Top of Stored data

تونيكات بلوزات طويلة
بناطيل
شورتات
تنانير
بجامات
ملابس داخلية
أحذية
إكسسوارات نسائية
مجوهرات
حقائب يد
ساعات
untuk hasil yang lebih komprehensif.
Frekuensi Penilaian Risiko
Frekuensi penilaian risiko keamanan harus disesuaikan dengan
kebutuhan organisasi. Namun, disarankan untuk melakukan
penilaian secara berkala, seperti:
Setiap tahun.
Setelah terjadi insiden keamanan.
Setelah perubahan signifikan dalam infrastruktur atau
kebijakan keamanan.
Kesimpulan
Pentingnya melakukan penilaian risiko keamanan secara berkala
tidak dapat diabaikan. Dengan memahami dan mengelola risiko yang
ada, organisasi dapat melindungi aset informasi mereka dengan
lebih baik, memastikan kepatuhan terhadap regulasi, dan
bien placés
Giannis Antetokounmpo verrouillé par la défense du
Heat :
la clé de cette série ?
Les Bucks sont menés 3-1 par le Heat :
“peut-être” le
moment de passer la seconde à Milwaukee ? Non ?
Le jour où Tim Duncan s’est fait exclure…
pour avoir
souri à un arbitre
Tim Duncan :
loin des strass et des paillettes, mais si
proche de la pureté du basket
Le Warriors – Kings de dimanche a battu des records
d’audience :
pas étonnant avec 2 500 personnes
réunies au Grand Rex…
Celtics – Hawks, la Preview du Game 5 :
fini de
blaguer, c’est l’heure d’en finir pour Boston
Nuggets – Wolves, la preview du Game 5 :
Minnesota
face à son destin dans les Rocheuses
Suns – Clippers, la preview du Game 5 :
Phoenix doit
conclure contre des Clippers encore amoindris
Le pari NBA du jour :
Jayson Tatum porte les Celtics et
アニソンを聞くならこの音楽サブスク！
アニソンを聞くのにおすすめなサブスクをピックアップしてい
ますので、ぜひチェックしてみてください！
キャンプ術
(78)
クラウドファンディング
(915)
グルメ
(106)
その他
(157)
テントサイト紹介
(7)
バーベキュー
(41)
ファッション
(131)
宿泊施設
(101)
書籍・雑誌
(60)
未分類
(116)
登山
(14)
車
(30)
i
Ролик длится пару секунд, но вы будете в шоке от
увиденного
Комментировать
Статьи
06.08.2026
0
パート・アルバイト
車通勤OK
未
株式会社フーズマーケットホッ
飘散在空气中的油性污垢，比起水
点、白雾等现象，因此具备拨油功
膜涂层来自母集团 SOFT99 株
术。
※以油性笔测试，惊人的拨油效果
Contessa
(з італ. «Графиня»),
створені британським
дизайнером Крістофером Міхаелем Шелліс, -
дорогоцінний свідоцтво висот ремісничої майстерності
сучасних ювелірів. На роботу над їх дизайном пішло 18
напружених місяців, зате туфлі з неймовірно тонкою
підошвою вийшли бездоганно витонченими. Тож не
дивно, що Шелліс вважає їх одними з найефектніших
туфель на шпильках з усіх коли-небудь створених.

Bottom of Stored data
Top of Stored data

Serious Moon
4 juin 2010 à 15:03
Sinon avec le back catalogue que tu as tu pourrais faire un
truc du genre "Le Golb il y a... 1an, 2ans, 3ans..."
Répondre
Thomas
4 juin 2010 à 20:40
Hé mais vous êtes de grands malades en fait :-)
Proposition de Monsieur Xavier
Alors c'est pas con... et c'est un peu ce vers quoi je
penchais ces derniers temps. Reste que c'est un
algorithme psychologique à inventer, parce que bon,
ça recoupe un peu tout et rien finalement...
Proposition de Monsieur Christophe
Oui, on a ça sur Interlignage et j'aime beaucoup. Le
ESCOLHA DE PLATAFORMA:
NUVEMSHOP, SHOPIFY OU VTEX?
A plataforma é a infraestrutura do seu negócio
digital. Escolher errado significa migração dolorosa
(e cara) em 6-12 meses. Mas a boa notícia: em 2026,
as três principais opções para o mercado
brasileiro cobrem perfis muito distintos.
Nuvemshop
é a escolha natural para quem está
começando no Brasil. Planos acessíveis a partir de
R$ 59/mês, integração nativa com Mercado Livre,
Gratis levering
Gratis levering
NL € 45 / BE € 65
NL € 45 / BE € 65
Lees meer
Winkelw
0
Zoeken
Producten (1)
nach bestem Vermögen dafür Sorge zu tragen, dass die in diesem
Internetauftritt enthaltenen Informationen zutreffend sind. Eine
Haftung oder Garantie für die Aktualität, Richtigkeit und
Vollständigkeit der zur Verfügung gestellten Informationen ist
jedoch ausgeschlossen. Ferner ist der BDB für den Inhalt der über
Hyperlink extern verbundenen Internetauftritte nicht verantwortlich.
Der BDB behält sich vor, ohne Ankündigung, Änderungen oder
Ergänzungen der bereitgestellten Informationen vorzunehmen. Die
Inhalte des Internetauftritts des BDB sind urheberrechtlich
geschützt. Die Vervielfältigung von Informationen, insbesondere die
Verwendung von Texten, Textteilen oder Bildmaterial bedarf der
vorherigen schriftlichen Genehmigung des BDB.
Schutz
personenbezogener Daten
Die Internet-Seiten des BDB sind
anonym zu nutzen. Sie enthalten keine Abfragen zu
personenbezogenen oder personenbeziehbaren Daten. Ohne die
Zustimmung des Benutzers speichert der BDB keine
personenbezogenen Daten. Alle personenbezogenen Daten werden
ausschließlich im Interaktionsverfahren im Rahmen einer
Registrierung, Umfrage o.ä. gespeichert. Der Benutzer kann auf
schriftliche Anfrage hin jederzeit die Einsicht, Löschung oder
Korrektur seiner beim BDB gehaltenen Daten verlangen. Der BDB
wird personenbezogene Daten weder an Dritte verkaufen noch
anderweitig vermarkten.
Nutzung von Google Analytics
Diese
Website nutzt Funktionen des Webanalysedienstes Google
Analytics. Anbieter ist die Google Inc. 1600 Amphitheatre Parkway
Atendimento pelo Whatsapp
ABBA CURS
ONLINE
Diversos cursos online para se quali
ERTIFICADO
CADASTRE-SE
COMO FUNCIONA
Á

Bottom of Stored data
Top of Stored data

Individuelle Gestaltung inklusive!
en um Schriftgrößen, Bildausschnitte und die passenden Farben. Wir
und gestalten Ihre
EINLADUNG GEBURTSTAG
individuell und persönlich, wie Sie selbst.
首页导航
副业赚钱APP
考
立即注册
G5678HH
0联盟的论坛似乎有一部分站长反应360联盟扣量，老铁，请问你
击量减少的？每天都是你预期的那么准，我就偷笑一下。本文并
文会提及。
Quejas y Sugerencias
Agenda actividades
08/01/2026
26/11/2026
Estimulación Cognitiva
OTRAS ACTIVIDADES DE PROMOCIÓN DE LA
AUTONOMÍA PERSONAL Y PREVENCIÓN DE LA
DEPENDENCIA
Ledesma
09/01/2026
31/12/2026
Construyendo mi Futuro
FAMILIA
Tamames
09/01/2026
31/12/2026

Bottom of Stored data

## Your instructions
Pull from the data above the lines starting at the one containing "Serious Moon" and ending at the one containing "anonym zu nutzen.". Reproduce them verbatim, both end lines included.

## Answer section
Serious Moon
4 juin 2010 à 15:03
Sinon avec le back catalogue que tu as tu pourrais faire un
truc du genre "Le Golb il y a... 1an, 2ans, 3ans..."
Répondre
Thomas
4 juin 2010 à 20:40
Hé mais vous êtes de grands malades en fait :-)
Proposition de Monsieur Xavier
Alors c'est pas con... et c'est un peu ce vers quoi je
penchais ces derniers temps. Reste que c'est un
algorithme psychologique à inventer, parce que bon,
ça recoupe un peu tout et rien finalement...
Proposition de Monsieur Christophe
Oui, on a ça sur Interlignage et j'aime beaucoup. Le
ESCOLHA DE PLATAFORMA:
NUVEMSHOP, SHOPIFY OU VTEX?
A plataforma é a infraestrutura do seu negócio
digital. Escolher errado significa migração dolorosa
(e cara) em 6-12 meses. Mas a boa notícia: em 2026,
as três principais opções para o mercado
brasileiro cobrem perfis muito distintos.
Nuvemshop
é a escolha natural para quem está
começando no Brasil. Planos acessíveis a partir de
R$ 59/mês, integração nativa com Mercado Livre,
Gratis levering
Gratis levering
NL € 45 / BE € 65
NL € 45 / BE € 65
Lees meer
Winkelw
0
Zoeken
Producten (1)
nach bestem Vermögen dafür Sorge zu tragen, dass die in diesem
Internetauftritt enthaltenen Informationen zutreffend sind. Eine
Haftung oder Garantie für die Aktualität, Richtigkeit und
Vollständigkeit der zur Verfügung gestellten Informationen ist
jedoch ausgeschlossen. Ferner ist der BDB für den Inhalt der über
Hyperlink extern verbundenen Internetauftritte nicht verantwortlich.
Der BDB behält sich vor, ohne Ankündigung, Änderungen oder
Ergänzungen der bereitgestellten Informationen vorzunehmen. Die
Inhalte des Internetauftritts des BDB sind urheberrechtlich
geschützt. Die Vervielfältigung von Informationen, insbesondere die
Verwendung von Texten, Textteilen oder Bildmaterial bedarf der
vorherigen schriftlichen Genehmigung des BDB.
Schutz
personenbezogener Daten
Die Internet-Seiten des BDB sind
anonym zu nutzen. Sie enthalten keine Abfragen zu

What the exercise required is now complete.